Entries from a collection:
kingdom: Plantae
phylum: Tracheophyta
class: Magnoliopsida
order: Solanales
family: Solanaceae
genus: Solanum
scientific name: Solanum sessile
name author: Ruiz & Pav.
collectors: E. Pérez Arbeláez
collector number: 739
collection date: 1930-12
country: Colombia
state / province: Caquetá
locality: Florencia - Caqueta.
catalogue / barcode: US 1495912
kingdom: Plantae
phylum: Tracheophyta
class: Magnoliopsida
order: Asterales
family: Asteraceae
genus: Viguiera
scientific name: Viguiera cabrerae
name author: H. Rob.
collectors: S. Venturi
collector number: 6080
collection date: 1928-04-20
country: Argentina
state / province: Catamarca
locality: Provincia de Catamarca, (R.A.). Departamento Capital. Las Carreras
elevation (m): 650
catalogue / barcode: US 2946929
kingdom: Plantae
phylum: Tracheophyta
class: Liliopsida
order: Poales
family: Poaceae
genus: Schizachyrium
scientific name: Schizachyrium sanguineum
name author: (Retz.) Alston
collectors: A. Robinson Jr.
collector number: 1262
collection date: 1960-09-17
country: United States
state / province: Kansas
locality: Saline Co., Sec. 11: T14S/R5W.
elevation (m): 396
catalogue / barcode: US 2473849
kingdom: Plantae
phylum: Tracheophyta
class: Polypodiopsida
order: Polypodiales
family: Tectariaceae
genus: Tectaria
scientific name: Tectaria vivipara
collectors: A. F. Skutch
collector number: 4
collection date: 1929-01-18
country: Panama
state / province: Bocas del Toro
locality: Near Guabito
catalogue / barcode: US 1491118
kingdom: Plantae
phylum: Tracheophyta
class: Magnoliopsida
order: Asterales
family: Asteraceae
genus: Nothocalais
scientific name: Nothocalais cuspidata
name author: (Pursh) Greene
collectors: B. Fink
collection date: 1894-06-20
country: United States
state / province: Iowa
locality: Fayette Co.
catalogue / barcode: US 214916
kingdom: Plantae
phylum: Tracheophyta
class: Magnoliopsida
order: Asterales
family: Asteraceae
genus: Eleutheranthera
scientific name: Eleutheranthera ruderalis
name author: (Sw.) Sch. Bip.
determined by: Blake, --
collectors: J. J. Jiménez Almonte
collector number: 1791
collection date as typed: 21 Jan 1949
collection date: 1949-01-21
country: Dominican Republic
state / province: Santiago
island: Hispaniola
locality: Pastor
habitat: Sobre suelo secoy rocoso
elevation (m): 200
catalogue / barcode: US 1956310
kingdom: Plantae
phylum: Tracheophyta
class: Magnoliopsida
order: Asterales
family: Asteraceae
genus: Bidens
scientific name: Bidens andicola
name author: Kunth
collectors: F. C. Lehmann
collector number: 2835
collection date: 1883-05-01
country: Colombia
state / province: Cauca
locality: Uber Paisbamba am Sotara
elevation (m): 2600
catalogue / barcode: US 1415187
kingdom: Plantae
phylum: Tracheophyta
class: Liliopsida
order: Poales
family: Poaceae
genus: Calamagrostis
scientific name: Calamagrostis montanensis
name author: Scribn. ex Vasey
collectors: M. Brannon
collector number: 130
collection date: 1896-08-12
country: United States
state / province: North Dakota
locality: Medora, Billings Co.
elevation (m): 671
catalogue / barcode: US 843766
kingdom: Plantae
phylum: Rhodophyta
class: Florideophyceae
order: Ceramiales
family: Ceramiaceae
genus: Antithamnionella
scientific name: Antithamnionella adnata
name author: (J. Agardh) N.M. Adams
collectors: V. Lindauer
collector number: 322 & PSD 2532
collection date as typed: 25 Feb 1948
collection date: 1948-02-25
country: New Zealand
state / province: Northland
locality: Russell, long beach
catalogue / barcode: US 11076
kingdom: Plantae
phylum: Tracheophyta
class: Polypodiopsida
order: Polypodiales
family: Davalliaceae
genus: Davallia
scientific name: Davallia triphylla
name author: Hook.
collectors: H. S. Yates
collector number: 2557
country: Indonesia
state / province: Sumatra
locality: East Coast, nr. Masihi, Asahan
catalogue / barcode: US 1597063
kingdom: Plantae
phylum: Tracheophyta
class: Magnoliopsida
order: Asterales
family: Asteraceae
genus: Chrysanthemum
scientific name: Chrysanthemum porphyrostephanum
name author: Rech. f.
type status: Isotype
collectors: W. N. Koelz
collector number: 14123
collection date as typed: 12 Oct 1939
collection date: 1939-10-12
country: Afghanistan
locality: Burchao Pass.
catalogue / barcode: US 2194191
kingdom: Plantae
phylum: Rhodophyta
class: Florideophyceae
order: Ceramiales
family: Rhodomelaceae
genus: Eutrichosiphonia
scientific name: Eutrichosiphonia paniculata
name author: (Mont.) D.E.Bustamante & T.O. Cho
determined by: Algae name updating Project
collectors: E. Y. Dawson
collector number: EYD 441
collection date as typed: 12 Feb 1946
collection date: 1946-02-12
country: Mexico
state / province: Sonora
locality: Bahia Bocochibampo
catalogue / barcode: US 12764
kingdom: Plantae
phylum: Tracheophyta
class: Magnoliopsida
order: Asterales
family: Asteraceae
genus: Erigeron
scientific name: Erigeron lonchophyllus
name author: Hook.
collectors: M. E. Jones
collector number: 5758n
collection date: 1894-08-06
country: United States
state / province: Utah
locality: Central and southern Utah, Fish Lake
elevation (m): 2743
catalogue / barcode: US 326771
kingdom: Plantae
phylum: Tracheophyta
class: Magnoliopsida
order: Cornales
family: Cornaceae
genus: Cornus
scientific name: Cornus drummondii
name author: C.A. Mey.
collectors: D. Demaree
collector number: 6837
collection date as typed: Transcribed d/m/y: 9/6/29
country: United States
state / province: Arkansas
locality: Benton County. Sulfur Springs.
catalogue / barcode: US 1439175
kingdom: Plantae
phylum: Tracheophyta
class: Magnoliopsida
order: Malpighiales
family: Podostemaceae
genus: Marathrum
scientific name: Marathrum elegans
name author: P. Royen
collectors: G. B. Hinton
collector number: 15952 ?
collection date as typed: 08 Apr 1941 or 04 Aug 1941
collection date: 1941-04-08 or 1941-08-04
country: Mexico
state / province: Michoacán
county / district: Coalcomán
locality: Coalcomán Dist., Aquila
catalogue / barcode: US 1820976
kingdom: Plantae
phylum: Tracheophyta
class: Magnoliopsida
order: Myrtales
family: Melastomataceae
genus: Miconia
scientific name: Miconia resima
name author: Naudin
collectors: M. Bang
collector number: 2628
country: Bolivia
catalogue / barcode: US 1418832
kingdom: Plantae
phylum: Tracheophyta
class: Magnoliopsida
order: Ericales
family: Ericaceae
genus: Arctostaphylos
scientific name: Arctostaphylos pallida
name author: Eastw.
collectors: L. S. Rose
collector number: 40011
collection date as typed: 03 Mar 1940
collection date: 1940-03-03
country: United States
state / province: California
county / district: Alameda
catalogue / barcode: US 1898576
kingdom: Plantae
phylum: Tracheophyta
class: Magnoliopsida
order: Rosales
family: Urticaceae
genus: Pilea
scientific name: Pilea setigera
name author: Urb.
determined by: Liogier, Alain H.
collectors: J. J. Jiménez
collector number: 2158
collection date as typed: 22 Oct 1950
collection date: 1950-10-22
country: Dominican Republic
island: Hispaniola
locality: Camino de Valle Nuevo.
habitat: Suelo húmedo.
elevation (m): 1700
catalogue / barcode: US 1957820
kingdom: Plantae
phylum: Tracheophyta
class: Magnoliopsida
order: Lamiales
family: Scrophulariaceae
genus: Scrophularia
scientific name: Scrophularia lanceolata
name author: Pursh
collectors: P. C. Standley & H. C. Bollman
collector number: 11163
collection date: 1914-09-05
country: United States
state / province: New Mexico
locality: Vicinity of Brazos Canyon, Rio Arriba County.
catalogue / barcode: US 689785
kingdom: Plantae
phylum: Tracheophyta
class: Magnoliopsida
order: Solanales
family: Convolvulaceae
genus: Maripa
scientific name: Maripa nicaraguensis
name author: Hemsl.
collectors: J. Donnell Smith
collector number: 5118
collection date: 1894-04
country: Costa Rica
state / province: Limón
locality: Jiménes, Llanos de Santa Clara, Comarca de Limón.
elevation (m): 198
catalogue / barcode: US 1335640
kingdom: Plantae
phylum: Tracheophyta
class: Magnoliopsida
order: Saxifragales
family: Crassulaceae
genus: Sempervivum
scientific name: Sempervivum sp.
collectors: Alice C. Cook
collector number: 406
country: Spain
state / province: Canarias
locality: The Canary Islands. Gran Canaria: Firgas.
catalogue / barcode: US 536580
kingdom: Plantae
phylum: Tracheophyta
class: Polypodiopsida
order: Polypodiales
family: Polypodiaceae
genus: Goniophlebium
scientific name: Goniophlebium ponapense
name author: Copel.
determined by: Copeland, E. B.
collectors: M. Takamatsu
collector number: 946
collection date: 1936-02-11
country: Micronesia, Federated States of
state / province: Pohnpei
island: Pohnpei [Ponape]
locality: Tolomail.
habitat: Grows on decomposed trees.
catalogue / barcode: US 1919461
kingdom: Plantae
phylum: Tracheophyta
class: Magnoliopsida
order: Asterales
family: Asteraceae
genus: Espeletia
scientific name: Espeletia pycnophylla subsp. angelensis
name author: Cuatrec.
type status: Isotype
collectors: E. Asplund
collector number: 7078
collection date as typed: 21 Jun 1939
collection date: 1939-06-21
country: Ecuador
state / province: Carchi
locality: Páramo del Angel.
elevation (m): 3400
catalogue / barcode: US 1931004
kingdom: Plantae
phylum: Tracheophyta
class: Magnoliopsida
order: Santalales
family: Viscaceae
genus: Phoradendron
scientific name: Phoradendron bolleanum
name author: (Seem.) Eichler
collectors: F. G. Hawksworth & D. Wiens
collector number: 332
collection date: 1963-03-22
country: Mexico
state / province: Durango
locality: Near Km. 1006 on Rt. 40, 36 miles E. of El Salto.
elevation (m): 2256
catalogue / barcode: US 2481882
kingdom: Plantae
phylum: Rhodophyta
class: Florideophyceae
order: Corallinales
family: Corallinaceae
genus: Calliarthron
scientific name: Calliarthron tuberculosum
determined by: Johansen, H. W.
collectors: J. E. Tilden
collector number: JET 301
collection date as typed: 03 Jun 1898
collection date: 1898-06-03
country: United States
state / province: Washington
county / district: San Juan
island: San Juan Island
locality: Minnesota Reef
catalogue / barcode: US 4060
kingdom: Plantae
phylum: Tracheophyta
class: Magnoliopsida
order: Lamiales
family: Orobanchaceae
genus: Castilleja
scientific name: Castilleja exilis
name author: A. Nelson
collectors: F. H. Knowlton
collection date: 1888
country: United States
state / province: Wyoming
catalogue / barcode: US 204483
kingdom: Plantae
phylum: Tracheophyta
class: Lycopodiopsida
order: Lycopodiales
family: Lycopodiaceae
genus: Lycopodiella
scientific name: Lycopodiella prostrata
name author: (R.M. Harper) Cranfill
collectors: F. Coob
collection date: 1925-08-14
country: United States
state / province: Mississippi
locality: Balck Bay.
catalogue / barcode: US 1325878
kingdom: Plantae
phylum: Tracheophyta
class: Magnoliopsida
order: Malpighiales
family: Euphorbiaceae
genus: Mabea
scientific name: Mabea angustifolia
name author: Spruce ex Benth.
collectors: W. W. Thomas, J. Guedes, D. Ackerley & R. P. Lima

Problem requirements:
Write out the lines verbatim, starting with the line containing "catalogue / barcode: US 1491118" and continuing through the line containing "collectors: J. J. Jiménez Almonte".

Reply:
catalogue / barcode: US 1491118
kingdom: Plantae
phylum: Tracheophyta
class: Magnoliopsida
order: Asterales
family: Asteraceae
genus: Nothocalais
scientific name: Nothocalais cuspidata
name author: (Pursh) Greene
collectors: B. Fink
collection date: 1894-06-20
country: United States
state / province: Iowa
locality: Fayette Co.
catalogue / barcode: US 214916
kingdom: Plantae
phylum: Tracheophyta
class: Magnoliopsida
order: Asterales
family: Asteraceae
genus: Eleutheranthera
scientific name: Eleutheranthera ruderalis
name author: (Sw.) Sch. Bip.
determined by: Blake, --
collectors: J. J. Jiménez Almonte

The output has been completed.